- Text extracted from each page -

========================================

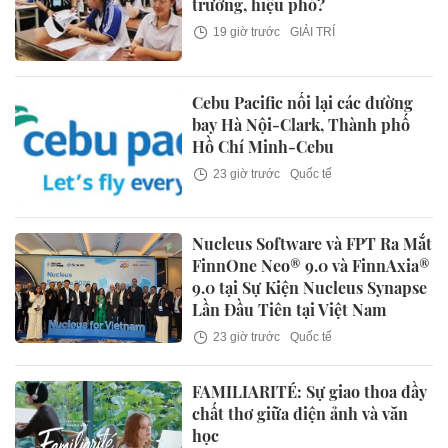
trưởng, hiệu phó?
19 giờ trước
GIẢI TRÍ
Cebu Pacific nối lại các đường
bay Hà Nội-Clark, Thành phố
Hồ Chí Minh-Cebu
23 giờ trước
Quốc tế
Nucleus Software và FPT Ra Mắt
FinnOne Neo® 9.0 và FinnAxia®
9.0 tại Sự Kiện Nucleus Synapse
Lần Đầu Tiên tại Việt Nam
23 giờ trước
Quốc tế
FAMILIARITÉ: Sự giao thoa đầy
chất thơ giữa điện ảnh và văn
học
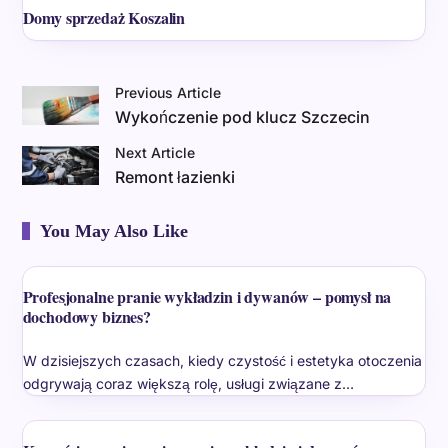
Domy sprzedaż Koszalin
Previous Article
Wykończenie pod klucz Szczecin
Next Article
Remont łazienki
You May Also Like
Profesjonalne pranie wykładzin i dywanów – pomysł na
dochodowy biznes?
W dzisiejszych czasach, kiedy czystość i estetyka otoczenia
odgrywają coraz większą rolę, usługi związane z…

========================================

- What to do -
Reproduce verbatim every line of text in the entries above, omitting the pictures.

- Answer box -
trưởng, hiệu phó?
19 giờ trước
GIẢI TRÍ
Cebu Pacific nối lại các đường
bay Hà Nội-Clark, Thành phố
Hồ Chí Minh-Cebu
23 giờ trước
Quốc tế
Nucleus Software và FPT Ra Mắt
FinnOne Neo® 9.0 và FinnAxia®
9.0 tại Sự Kiện Nucleus Synapse
Lần Đầu Tiên tại Việt Nam
23 giờ trước
Quốc tế
FAMILIARITÉ: Sự giao thoa đầy
chất thơ giữa điện ảnh và văn
học
Domy sprzedaż Koszalin
Previous Article
Wykończenie pod klucz Szczecin
Next Article
Remont łazienki
You May Also Like
Profesjonalne pranie wykładzin i dywanów – pomysł na
dochodowy biznes?
W dzisiejszych czasach, kiedy czystość i estetyka otoczenia
odgrywają coraz większą rolę, usługi związane z…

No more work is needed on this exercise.